Back when I was single, or even married without a kid, planning things wasn’t necessary. I’d get an impromptu phone call from a friend and just say “sure, I’ll be right there!” Then I’d actually be right there, and we’d spend the next 11 hours sitting at a bar.
Nowadays, if I don’t have something on the books at least a week in advance, I can’t even answer that phone call. Just getting yourself and your kid out of the house takes an eternity. When you become a parent, the concept of “spur of the moment” ceases to exist.
Having children means the death of spontaneity.
We only have the one kid. But every time we leave our apartment, it’s like we’re packing for a trek up Mount Everest.
Here is a list of things we need to prepare for even the briefest of trips away from the home base:
- Snack cup
- Toy cellphone
- A yogurt pouch
- Toy stroller
- Toy computer
- Toy car
- Coloring book
And that list doesn’t take into account the process of preparing the kid himself. Which means changing his diaper (always gotta change it right before you leave, to maximize its stamina), putting his shoes on, putting his coat on and finally corralling and putting him in the stroller.
What really hurts are all the different distractions you need to bring, since you never know what he’ll respond to on any given day. Sometimes he wants to draw, sometimes the sight of crayons enrages him; sometimes he likes to play with his fake cellphone, sometimes he will spike that cellphone right into the ground; sometimes he wants to read a book, sometimes he will light that book on fire right in front of you, the little Hitler! You just never know, so you bring them all.
You’re probably wondering why we don’t just keep everything packed so that we’re always ready to go. But that would mean we’d need TWICE as much stuff! He still needs toys and food and books and all that when we’re home.
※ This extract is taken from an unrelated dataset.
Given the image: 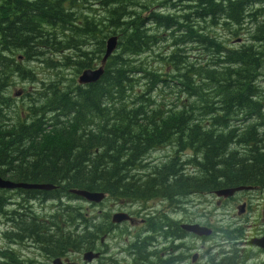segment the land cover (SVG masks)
Segmentation results:
<instances>
[{"label": "trees", "instance_id": "1", "mask_svg": "<svg viewBox=\"0 0 264 264\" xmlns=\"http://www.w3.org/2000/svg\"><path fill=\"white\" fill-rule=\"evenodd\" d=\"M143 1L0 2V176L56 185L34 190V199L70 198V189L133 200L237 186L264 190V89L258 85L264 81V0H160L155 6L162 13ZM219 25L230 37L243 33L242 44L223 45ZM98 33H105L99 41ZM110 36L116 47L101 77L78 85L82 70L98 67ZM161 41L174 47L162 59L168 72L138 60ZM195 46L202 55L187 58ZM16 60L42 64L55 76L26 112L15 110L7 91L14 76L36 80ZM67 69L73 79L59 87L67 82L59 73ZM173 142L192 177L176 176L178 158L156 168L160 178L126 177L143 172L142 159L153 157V149L164 145L167 154ZM70 213V224L83 221ZM72 229L61 236L70 238L72 250H94L95 226ZM220 259L215 264H224Z\"/></svg>", "mask_w": 264, "mask_h": 264}, {"label": "flooded vegetation", "instance_id": "2", "mask_svg": "<svg viewBox=\"0 0 264 264\" xmlns=\"http://www.w3.org/2000/svg\"><path fill=\"white\" fill-rule=\"evenodd\" d=\"M170 145L168 147L172 151L175 144L173 142ZM165 149L167 148L164 145H160L153 149V153L165 152ZM175 149L178 147L175 146ZM177 154L179 153L175 151V157L172 155L165 157L164 154L143 158L141 166L143 172L126 177L160 178L161 176L154 172L156 168L181 157ZM176 163L180 169L176 176H193L191 168L183 169L181 160H176ZM0 178L13 183L19 182L8 175ZM25 191L29 192L25 193ZM242 192L257 193L259 203H262L258 204L262 207L260 216L258 214L256 220L251 223L236 222L237 224L233 223L225 227L217 226L214 221L216 216L214 207L209 208L210 202L206 198L214 197V200H218L215 201L216 208H222L229 198L234 199L236 194ZM198 196L202 197V202L205 204L201 209L193 200ZM35 197L39 199H34V190L0 187V264H215L221 260V257L224 264H264V190L251 188L249 191L236 192L230 197L221 198H216L214 191L187 192L185 195H172L169 199L159 196L135 200L115 198L110 205L117 202L118 212L115 210L111 215L102 211L95 213L98 221L95 226V248L92 251L96 256L90 261L82 259L85 250L81 248L72 250L68 243L69 237H61L69 236L70 231L69 218L63 215L60 209V199L63 197L60 196L57 201L43 199L44 196L39 194ZM107 198L109 197L104 195L98 204H102ZM34 200L56 202V207L39 205L37 209ZM245 201V199L235 201L236 215L241 220H245L244 216L252 211L249 201ZM62 207L65 211L69 208L68 205ZM115 215L122 219L113 220ZM52 218L55 220L50 221ZM83 218L85 219V216ZM75 226H77L76 222L73 228H77ZM191 226L196 227L195 231L191 230ZM39 234L44 236L40 237ZM62 241L64 243H61Z\"/></svg>", "mask_w": 264, "mask_h": 264}, {"label": "rangeland", "instance_id": "3", "mask_svg": "<svg viewBox=\"0 0 264 264\" xmlns=\"http://www.w3.org/2000/svg\"><path fill=\"white\" fill-rule=\"evenodd\" d=\"M1 1L2 0H0V2ZM159 1L160 0H157V1H153L152 2V0H144L142 2V4L144 3L145 5L150 6L149 7L150 8V11L152 10V11H157L158 13H162V9L161 8H157V6H155L156 4L159 3ZM150 3H152V4H150ZM151 6L153 7L152 9H151ZM166 11H167V9L163 10V12H166ZM89 13L91 15L94 14L93 12L92 13L89 12ZM180 13H182V10H178L176 14H179L180 15ZM100 14H102V12ZM95 15L98 16L97 13H95ZM194 21H195L194 22L195 24L198 23V24H202V25L205 26V24L200 23L197 20H194ZM216 32L220 36L219 37V40L222 42V44L225 45L226 47L230 48V49H235L239 44H242L240 42V39L243 40L242 39L243 38V35H242L243 33H241V35H238V36L230 37L228 35L227 31H226V27H223L222 25L221 26L220 25L218 26ZM106 33H107V31H106ZM104 34L103 33L95 34L94 35V38H96V40L99 41L100 39H102V36ZM152 34H157V33H154L153 32ZM161 36L162 37L164 36V33L163 32H162ZM105 39H103V42L105 41ZM173 48L174 47H168L165 43H163L161 41L155 47L151 48V50H149L147 53H145L141 57H139L138 60L139 61H143L144 64L148 68L152 67L151 68L152 70H157V69H160L161 67H164L165 69H167L166 72H168L169 69L171 68L170 67V64L164 62V60H162V59H166L165 57L173 50ZM195 49H196V51H195ZM199 55L201 56L202 55V52H201V49H198V47H191L186 52L187 58H194L195 59V58L199 57ZM14 59H16V57ZM95 62L97 64L94 65V66H98L99 62L98 61H95ZM15 63L20 64L21 67H24V68L33 70L34 71V79L38 83L39 82L44 83V86H43V85H38V83H35L33 81H30V80H22L18 76H14L13 77V80L11 82V85H10L8 91H7V93L10 94V96H9L10 97L9 98V103L13 100L14 101L15 110L16 109H20L21 112H26L27 109L32 106V104L30 103L31 97L36 98L37 97L36 96L37 94H40L42 91H44V89H47L49 87L48 84L55 79V76H54V72H52L50 70H47L42 64L39 65L37 62H34V61H22L21 62V61H17L16 60ZM153 67H155V68H153ZM36 71H38L39 73L36 72ZM44 73H46V74L43 75ZM63 74H64V76H63ZM59 75H61L63 77V79L65 81H67V82H63L61 84H58V86L59 87H61V86H68V84H69L68 81L73 79L74 72H73L72 69H67V70H64V71L62 70L61 73H59ZM263 79H264V75H263ZM75 81H76V79H75ZM258 85H259L260 88L264 89V81L261 82ZM36 86H38V87H36ZM138 90L140 91L141 88H138ZM18 91H21L22 92L21 96L13 97V93H15V92L17 93ZM158 95H159V93L156 92V94H155V98L156 99H159V97H162V96H158ZM40 101L43 102L44 101V98L40 99ZM9 114H10V109L8 107H5V113H4V115L8 116ZM8 118L10 120H13L12 117H8ZM175 151L176 150L168 151L167 154H165L166 152H159V153L158 152H154V153H152V156L153 157H156L158 155L163 156L165 154L164 155L165 157H168V156H171V155L173 157H175V155H174L175 154ZM181 157H183V156L181 155ZM181 157H178V159L182 160ZM192 171H194V169H192ZM244 193L242 192V193L236 194L235 197H234V199H236V200L237 199L238 200L245 199L246 201H249L250 208L252 209V211H250L248 214H246L244 216V219L245 220H241L240 218H237V215H236V206H235V204H236L235 201L236 200L230 199V200L227 201V203L224 204V206L222 208H216L217 206L215 205V200H214L215 198H211V197H207L206 198L210 202L209 203L210 204L209 205V208L211 209V208L214 207V212H215V215H216L214 221H215V224L217 226L225 227L227 225H231L233 223H236L237 221L238 222H241V223L242 222L251 223V222H253V221L256 220V217L259 214L260 209L262 208V207H259L258 204H262V203H259L257 193H248V192H244ZM63 195L64 194H62V197L63 198L60 199L61 206L68 205L69 208H68L67 211H65V212L61 211V212L65 216L67 215L68 218L70 219V217L72 216L71 213H70V211L71 210H74V215L75 216L79 215L82 218L83 221H87V222H83V221L77 222L76 220H74L73 224H70L69 225V227H70L69 228L70 231L68 232L69 234H73L71 231L73 230L72 227L74 226V223L75 222L78 223L77 226H75L78 229H79V227L81 229H83L88 224L93 225V226H96L97 221H98L97 220V216L95 215L96 211H102V213H104V214L107 213V212H109V214H111L113 211L116 210L117 205H118V203L117 204H114V205H111L112 206V208H111L110 204H111L112 201L115 200V198H111V197H109L106 200H104L103 203L100 205V204L88 203V202H86V201H84L82 199H79V198L77 199V197H74V196H70V198H68V197L66 198V196H63ZM202 200L203 199L200 196H198L197 198L194 197V204H197V206L199 207V209H201V207L205 205L202 202ZM228 202L231 203V205H233V206H231ZM36 205L37 206H39V205H43V206L44 205L45 206H56V204L53 203V202H51V201H48V202H45L44 203L43 201L34 200V206L37 207ZM97 206H100V207H97ZM84 207H85V209L86 208L87 209L86 210L85 209H82ZM49 214H51V212H49ZM222 214H224V216H222ZM84 216H85V219L83 218ZM54 220H55V218H52L50 221H54ZM60 229L63 230L62 227H60ZM74 231H77V230L74 229ZM94 248H95V240H94V243H93V249Z\"/></svg>", "mask_w": 264, "mask_h": 264}, {"label": "water", "instance_id": "4", "mask_svg": "<svg viewBox=\"0 0 264 264\" xmlns=\"http://www.w3.org/2000/svg\"><path fill=\"white\" fill-rule=\"evenodd\" d=\"M116 36H110L108 38L105 39L104 41V53L100 59V62L98 64V67L93 68V69H84L80 72V74L77 77V84L78 85H87V84H91L96 82L97 80H99V78L102 75L103 72V64L105 63V61L109 58V56H111L113 54V52L115 51V47H116ZM18 60H21L22 57L18 56L17 57ZM21 95V91L14 93V97L16 96H20ZM0 187L3 188H21L24 190H40V191H51L55 189V186L53 185H48V184H28V183H23V182H19V183H12L8 180H3L2 178H0ZM251 187H236V188H223L220 190H217L214 192V195L216 198L219 197H230L232 196L234 193L236 192H241V191H247L250 190ZM68 193L74 197H77L79 199H82L88 203H94L97 204L99 203L102 198H103V194L99 193V192H89V191H85V190H76V189H70L68 190ZM241 212V211H239ZM118 215H115L113 217L117 218ZM122 219V218H121ZM119 218H117L116 220H121ZM196 227H192L191 230L195 231ZM96 256V254L93 251H85L82 254V259L83 261H90L92 258H94ZM55 263V262H53Z\"/></svg>", "mask_w": 264, "mask_h": 264}, {"label": "bare ground", "instance_id": "5", "mask_svg": "<svg viewBox=\"0 0 264 264\" xmlns=\"http://www.w3.org/2000/svg\"><path fill=\"white\" fill-rule=\"evenodd\" d=\"M252 16V15H251ZM249 18V17H248ZM228 21V20H227ZM217 24H219V23H217ZM231 26V25H230ZM196 31V30H195ZM197 32V31H196ZM215 36V35H214ZM211 37H213V34L211 35ZM213 39V38H212ZM215 40V39H214ZM186 41V40H185ZM184 41V42H185ZM187 42V41H186ZM193 42H195V41H193ZM184 44H186V45H188L187 43H184ZM198 44V43H197ZM228 44V43H227ZM202 45V44H201ZM190 47V46H189ZM196 47V46H195ZM186 48V47H185ZM225 48V47H224ZM199 49V48H198ZM184 50V49H183ZM168 51V50H167ZM195 51H196V49H195ZM100 52V51H99ZM97 53V52H96ZM200 58V57H199ZM58 60V59H57ZM96 60V59H95ZM94 61V60H93ZM95 64H96V62H95ZM149 66V65H148ZM92 67V66H91ZM150 68H152V67H150ZM153 68H155V67H153ZM89 69V68H88ZM93 69V68H92ZM106 69V68H105ZM165 69V68H164ZM45 70V69H44ZM152 70V69H151ZM157 70H159V69H157ZM64 71V70H63ZM162 71V70H161ZM36 72H38V71H36ZM39 73V72H38ZM61 73V72H60ZM36 74V73H35ZM46 73H44L43 75H45ZM51 74V73H50ZM58 74V73H57ZM53 75V74H52ZM63 76H64V74H63ZM78 76V75H77ZM35 82H37V81H35ZM38 83V82H37ZM75 84V83H74ZM39 85V84H38ZM36 87H38V86H36ZM38 89V88H37ZM40 89V88H39ZM36 90V89H35ZM42 119V118H41ZM43 119H45V118H43ZM46 122V121H45ZM50 122V121H49ZM52 122V121H51ZM42 124V123H41ZM64 124V123H63ZM42 125H44V123L42 124ZM53 126V125H52ZM65 127V126H64ZM69 128V127H68ZM54 129V128H53ZM64 129V128H63ZM56 130V129H55ZM49 131V130H48ZM66 132V131H65ZM50 133V132H49ZM60 134V133H59ZM62 134V133H61ZM68 134V133H67ZM63 136H64V134H63ZM67 137V136H66ZM65 137V138H66ZM171 146V145H170ZM172 148V147H171ZM159 153V152H158ZM166 154V153H165ZM178 160H180V159H178ZM38 184V183H37ZM51 185V184H50ZM53 185V184H52ZM56 186V185H55ZM238 187V186H237ZM252 188V187H251ZM79 190V189H78ZM60 191V190H59ZM249 191V190H248ZM90 192V191H89ZM101 193V192H100ZM244 193V192H243ZM66 194V193H65ZM245 194V193H244ZM68 195V194H67ZM211 195H213V194H211ZM241 195V194H240ZM62 196V195H61ZM65 196V195H64ZM46 197V196H45ZM207 197V196H206ZM243 197V196H242ZM62 198V197H61ZM67 198V197H66ZM186 198V197H185ZM212 198V197H211ZM214 198V197H213ZM221 198V197H220ZM44 199V198H43ZM78 199V198H77ZM248 199V198H247ZM47 200V199H46ZM104 200V199H103ZM106 200V199H105ZM113 200V199H112ZM111 200V201H112ZM194 200V199H193ZM229 200H230V198H229ZM234 200H236V199H234ZM238 200V199H237ZM102 201V200H101ZM216 201V200H215ZM218 201V200H217ZM216 201V202H217ZM220 201V200H219ZM227 201V200H226ZM239 201V200H238ZM113 202V201H112ZM124 202V201H123ZM157 202V201H156ZM170 202V201H169ZM188 202V201H187ZM191 202V201H190ZM225 202V201H224ZM246 202V201H245ZM45 203V202H44ZM54 203H56V202H54ZM193 203V202H192ZM227 203V202H226ZM229 203V202H228ZM37 204V203H36ZM40 204V203H39ZM93 204V203H92ZM98 204V203H97ZM112 204V203H111ZM115 204V203H114ZM116 204H117V202H116ZM183 204V203H182ZM187 204V203H186ZM217 204V203H216ZM230 205H231V203H229ZM101 205V204H100ZM107 205V204H106ZM210 205V204H209ZM208 205V206H209ZM237 205V204H236ZM239 205V204H238ZM37 206V205H36ZM66 206V205H65ZM92 206V205H91ZM111 206V205H110ZM120 206V205H119ZM122 206V205H121ZM142 206V205H141ZM141 206H139V207H141ZM144 206L145 205H143V207L142 208H144ZM165 206V205H164ZM167 206V205H166ZM192 206V205H191ZM224 206V205H223ZM226 206V205H225ZM231 206H233V205H231ZM240 206V205H239ZM242 206V205H241ZM51 207V206H50ZM56 207V206H55ZM97 207H100V206H97ZM138 207V206H137ZM170 207V206H169ZM181 207V206H180ZM230 207V206H229ZM235 207V206H234ZM233 207V208H234ZM237 207V206H236ZM41 209H42V207H40ZM46 208V207H45ZM44 208V209H45ZM111 208H112V206H111ZM119 208V207H118ZM120 208H122V207H120ZM124 208V207H123ZM126 208V207H125ZM128 208H130V206L128 207ZM146 208V207H145ZM162 208V207H161ZM165 208V207H164ZM163 208V209H164ZM191 208V207H190ZM246 208V207H245ZM37 209H38V207H37ZM51 209V208H50ZM61 209V208H60ZM68 209V208H67ZM82 209H85V207L84 208H82ZM87 209V208H86ZM85 209V210H86ZM89 209V208H88ZM99 209V208H98ZM168 209V208H167ZM175 209V208H174ZM178 209V208H177ZM204 209V208H203ZM232 209V208H231ZM46 210V209H45ZM81 210V209H80ZM113 210V209H112ZM144 210V209H143ZM234 210V209H233ZM40 212H41V210H39ZM93 211V210H92ZM117 211V210H116ZM140 211V210H139ZM161 211V210H160ZM244 211H245V209H244ZM50 212V211H49ZM100 212V211H99ZM118 212V211H117ZM148 212V211H147ZM150 212V211H149ZM159 212V211H158ZM162 212V211H161ZM238 212V211H237ZM121 213V212H120ZM134 213V212H133ZM152 213V212H151ZM155 213V212H154ZM118 214V213H117ZM132 214V213H131ZM131 214H129V215H131ZM144 214V213H143ZM233 214V213H232ZM39 215V214H38ZM62 215V214H61ZM101 215V214H100ZM108 215H111V214H108ZM125 215H126V213H125ZM135 215V214H134ZM44 216V215H43ZM107 216V215H106ZM259 216H260V214H259ZM48 217V216H47ZM127 217V216H126ZM157 217V216H156ZM110 218V217H109ZM131 218V217H130ZM133 218V217H132ZM43 219V218H42ZM111 219V218H110ZM158 219V218H157ZM165 219V218H164ZM41 220V219H40ZM44 220V219H43ZM114 220V219H113ZM116 220V219H115ZM48 221V220H47ZM180 222V221H179ZM238 222V221H237ZM187 224V223H186ZM235 224H237V223H235ZM239 224V223H238ZM189 225V224H188ZM153 226V225H152ZM176 226V225H175ZM183 226V225H182ZM194 226V225H193ZM243 226V225H242ZM192 227V226H191ZM199 227V226H198ZM203 227V226H202ZM169 228V227H168ZM237 228V227H236ZM202 229V228H201ZM156 230V229H155ZM242 230V229H241ZM200 231V230H199ZM243 231V230H242ZM151 233H152V231H151ZM226 233V232H225ZM229 233V232H228ZM232 233V232H231ZM235 233V232H234ZM168 234V233H167ZM212 234V233H211ZM236 234V233H235ZM166 236H168V235H166ZM247 236V235H246ZM131 237V236H130ZM163 237V236H162ZM177 237V236H176ZM223 237V236H222ZM237 237H239V236H237ZM113 238V237H112ZM179 238V237H178ZM144 240H145V238H143ZM152 239V238H151ZM114 240V239H113ZM239 240V239H238ZM153 241V240H152ZM235 241V240H234ZM101 242V241H100ZM222 242V241H221ZM214 244V243H213ZM227 244V243H226ZM102 245V244H101ZM221 245H223V244H221ZM116 246V245H115ZM239 246V245H238ZM104 247V246H103ZM177 247V246H176ZM226 247V246H225ZM240 247V246H239ZM254 247V246H253ZM114 248V247H113ZM231 248V247H230ZM260 248V247H259ZM208 249V248H207ZM213 249V248H212ZM210 250H211V248H210ZM215 250V249H214ZM41 252V251H40ZM225 253V252H224ZM100 254V253H99ZM116 254V253H115ZM114 255V254H113ZM217 256V255H216ZM51 258H52V256H51ZM108 262V261H107ZM246 262V261H245ZM212 263V262H211Z\"/></svg>", "mask_w": 264, "mask_h": 264}]
</instances>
So we’re faced with either doing the packing/unpacking routine every day, or going broke/hoarding toys just to save time. So far we’re sticking with the timesuck, rather than the poverty. We’re on a budget as it is.
Speaking of the timesuck: gathering and packing all this junk means that even when you have firm-set plans and know exactly when you have to leave the house and manage everything perfectly, it always takes longer than you anticipate. We are always behind. It’s like going to the beach every single day but without the cooler of booze. And then, after we’ve gotten together everything the kid needs, we inevitably forget something for ourselves. Like our keys. Or our cooler of booze.
When he was a baby we could always just strap him on and wait for him to go to sleep; infants are like cats that way, if they’re not eating, they’re either sleeping or about to be sleeping. But with a toddler it’s all about distraction. It’s a war out there, and god forbid you get caught out in the field without a weapon; it’s not long before things escalate and you’re caught in the middle of a bloodbath.
So you pack everything you own to avoid such a scenario, and that means getting up at 5am just so you can get out of the house by 11. Of course, if he’s napping, you’re totally screwed.
2 thoughts on “The Death of Spontaneity”
Oh the worst is when they soil their diaper right after you change it before a trip.
On the night my good friend bmcaee a dad, I gave him the best advice I could come up with:”Try not to fuck up or nothin'”Dude totally didn’t take my advice.